Operation Big

Operation Big

Operation Big was a task force which was part of the overarching Allied effort (called Operation Alsos) to capture German nuclear secrets during the final days of World War II.

Worried that French forces might beat the US to Werner Heisenberg's laboratory in Hechingen, Boris T. Pash hastily organized a flying column of Sixth Army combat engineers ("Task Force A"). His team reached Horb three days later and headed for Haigerloch while the French troops occupied themselves with looking for members of the Vichy Government in nearby Sigmaringen.

In april 1945, U.S. engineers dismantle the nuclear pile that nazi scientists had build up under the Uranprojekt program in Haigerloch.

Pash and his engineers, accompanied by General Eugene Harrison, the Sixth Army Group's Chief of Intelligence, overran Haigerloch on 23 April 1945. In a laboratory in a cave they found a German experimental nuclear reactor whose vessel was empty of uranium and heavy water. A few drums of heavy water were later found in the laboratory's main chamber[1] and a German scientist told Pash that the reactor's uranium cubes had been concealed beneath hay in a nearby barn.

Pash subsequently had the empty reactor blown up. The task force then proceeded to Hechingen where they found and detained Erich Bagge, Carl Friedrich von Weizsäcker, Max von Laue, and Karl Wirtz, then went on to Tailfingen where they arrested Otto Hahn. Werner Heisenberg, who had left Hechingen on 19 April, was captured by Pash and a small force at his home in Urfeld, on 3 May 1945.[2]

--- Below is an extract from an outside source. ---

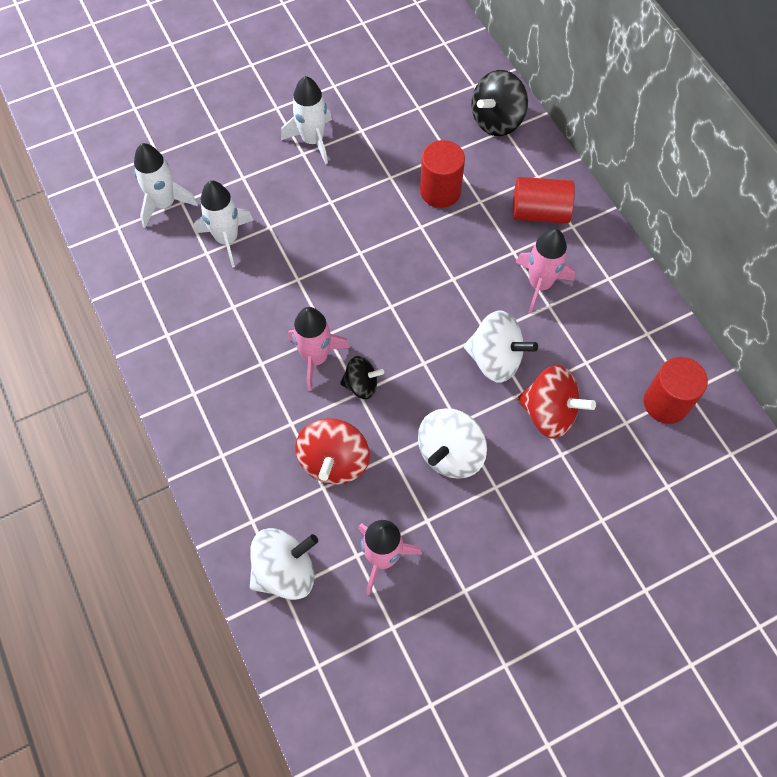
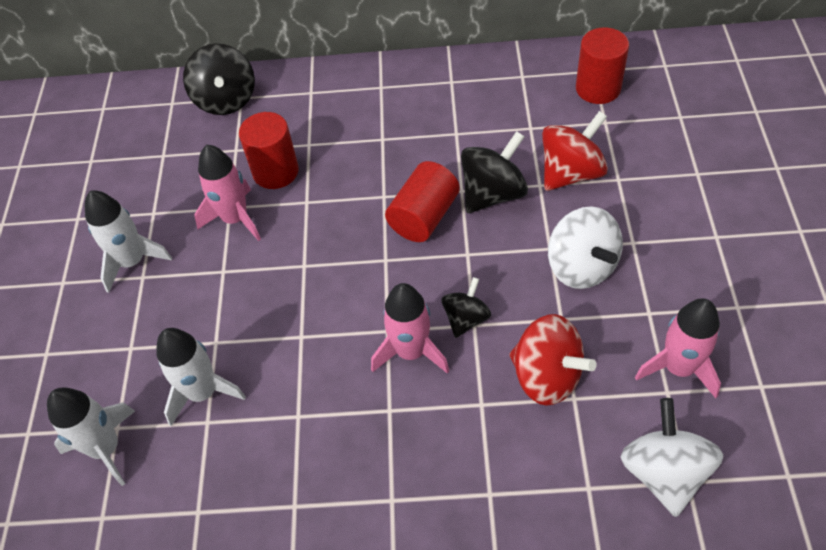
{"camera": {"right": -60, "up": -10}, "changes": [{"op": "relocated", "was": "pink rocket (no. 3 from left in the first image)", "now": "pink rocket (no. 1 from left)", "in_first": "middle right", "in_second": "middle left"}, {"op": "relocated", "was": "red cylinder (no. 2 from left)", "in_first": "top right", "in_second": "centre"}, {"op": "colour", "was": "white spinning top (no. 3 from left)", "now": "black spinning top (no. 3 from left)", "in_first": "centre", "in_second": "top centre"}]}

Pash concluded that the German nuclear program had been years behind the Manhattan Project and that there was no possibility of them mounting any form of last-ditch nuclear attack. He called it "probably the most significant single piece of military intelligence developed during the war".[3]

Notes

  1. ^ Dahl, Per F. (1999). Heavy Water and the Wartime Race for Nuclear Energy. CRC Press. p. 261. ISBN 0750306335. 
  2. ^ Rotter, Andrew J. (2008). Hiroshima: The World's Bomb. Oxford University Press. p. 80. ISBN 0192804375. 
  3. ^ Cohen, Daniel (1999). The Manhattan Project. Twenty-First Century Books. p. 61. ISBN 0761303596.